Sustituye "supremacía" por "hegemonía" al volver a escribir el pasaje del texto sobre Nelson Mandela que comienza en "Un mundo muy" y termina en "orden del día.".

─── Texto del ejercicio ───

Un mundo muy alejado de los ideales de Madiba: la supremacía y el abuso de poder de unos grupos frente a otros en base a la historia, raza, herencia, religión o educación están a la orden del día.

 

 

AFP/Getty Images

 

Todo son elogios para Nelson Mandela tras su fallecimiento. En la abrumadora reacción internacional, el ex presidente surafricano está siendo presentado como un líder global, del que todos, incluidos muchos jefes de Estado y de gobierno, dicen recibir inspiración y utilizar como ejemplo. Incluso alguno le ha presentado como el presidente del mundo ideal. ¿Cuánto de cierto hay en esta retórica? Poco, muy poco.

El impacto de Madiba sobre la historia de su país y sobre la causa de la no discriminación racial es indiscutible, enorme e irreversible, pero ¿y sobre el resto? No puede separarse su posición a cerca de las cuestiones raciales del resto de sus creencias. Forman un todo lógico. La vocación política de Mandela nace de una reacción física y moral, además de racional, contra lo que el hombre blanco estaba haciendo en su país y en el mundo, contra la dominación de unos grupos por otros, contra la imposición de los intereses de unos pocos sobre los derechos de muchos, contra la supresión de la voz de grupos enteros de población y contra la existencia de pobreza y desigualdades dramáticas.

El hecho de que Mandela tuviera la capacidad e inteligencia de dirigir su reacción sólo contra los hechos y no contra las personas no debería, más bien al contrario, desviar la atención de hacia dónde se orientaban sus ideas políticas. El líder surafricano hizo de la coherencia uno de los rasgos de su discurso, algo que le dotaba de lucidez y de fuerza. Y su comportamiento personal se adecuaba a su discurso. Si uno no es racista, ¿cómo puede indignarse sólo ante la dominación de un grupo de negros por  parte un grupo de blancos y no hacerlo frente a la de un grupo de negros sobre otro también de negros, o de blancos sobre blancos? Ver el mal sólo cuando se trata de un grupo de blancos que se atribuye un elemento de superioridad sobre otro de negros, pero no verlo cuando el mismo fenómeno se da en el seno de una misma raza o grupo étnico (por la razones que sean: historia, origen social o estructura feudal) es en sí mismo un reflejo racista. Mandela tomó como suyos algunos, o muchos, de los elementos del pensamiento democrático occidental y, simplemente, los universalizó. Y, así, pudo recordar –recriminar en ocasiones duramente–  a Occidente y a sus representantes que no se comportaban de acuerdo a los principios que afirmaban defender.

─── Datos analizados ───

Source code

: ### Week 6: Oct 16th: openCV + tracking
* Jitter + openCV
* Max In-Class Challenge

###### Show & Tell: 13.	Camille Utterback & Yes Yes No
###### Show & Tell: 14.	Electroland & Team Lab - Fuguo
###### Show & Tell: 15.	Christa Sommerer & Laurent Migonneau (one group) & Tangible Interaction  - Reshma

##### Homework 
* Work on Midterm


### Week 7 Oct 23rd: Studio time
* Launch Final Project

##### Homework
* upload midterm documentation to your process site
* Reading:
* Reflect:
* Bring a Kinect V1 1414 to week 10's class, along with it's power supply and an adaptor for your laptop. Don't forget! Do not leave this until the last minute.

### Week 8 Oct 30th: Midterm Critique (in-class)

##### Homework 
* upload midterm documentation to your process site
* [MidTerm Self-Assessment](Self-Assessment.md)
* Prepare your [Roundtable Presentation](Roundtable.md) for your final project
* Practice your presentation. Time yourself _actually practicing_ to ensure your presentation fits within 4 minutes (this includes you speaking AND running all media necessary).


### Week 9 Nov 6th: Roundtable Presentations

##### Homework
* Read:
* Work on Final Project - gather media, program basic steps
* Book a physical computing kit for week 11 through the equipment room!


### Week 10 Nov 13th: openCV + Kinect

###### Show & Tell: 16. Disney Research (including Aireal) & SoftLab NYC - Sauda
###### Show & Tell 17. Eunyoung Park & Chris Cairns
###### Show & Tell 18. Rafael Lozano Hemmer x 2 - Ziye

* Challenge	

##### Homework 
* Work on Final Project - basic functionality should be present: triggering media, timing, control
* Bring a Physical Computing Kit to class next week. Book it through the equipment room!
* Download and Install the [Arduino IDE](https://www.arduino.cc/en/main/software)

───

Respuesta =>
Un mundo muy alejado de los ideales de Madiba: la hegemonía y el abuso de poder de unos grupos frente a otros en base a la historia, raza, herencia, religión o educación están a la orden del día.